> **WHAT THE TASK REQUIRES**
This exercise asks for the records to be retyped exactly as they read.

+ + + +

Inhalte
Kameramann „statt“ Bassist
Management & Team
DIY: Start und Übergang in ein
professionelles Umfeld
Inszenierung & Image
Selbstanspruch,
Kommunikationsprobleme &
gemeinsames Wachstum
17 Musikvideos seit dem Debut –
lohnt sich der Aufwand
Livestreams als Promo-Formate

+ + + +

> **RESPONSE**
Inhalte
Kameramann „statt“ Bassist
Management & Team
DIY: Start und Übergang in ein
professionelles Umfeld
Inszenierung & Image
Selbstanspruch,
Kommunikationsprobleme &
gemeinsames Wachstum
17 Musikvideos seit dem Debut –
lohnt sich der Aufwand
Livestreams als Promo-Formate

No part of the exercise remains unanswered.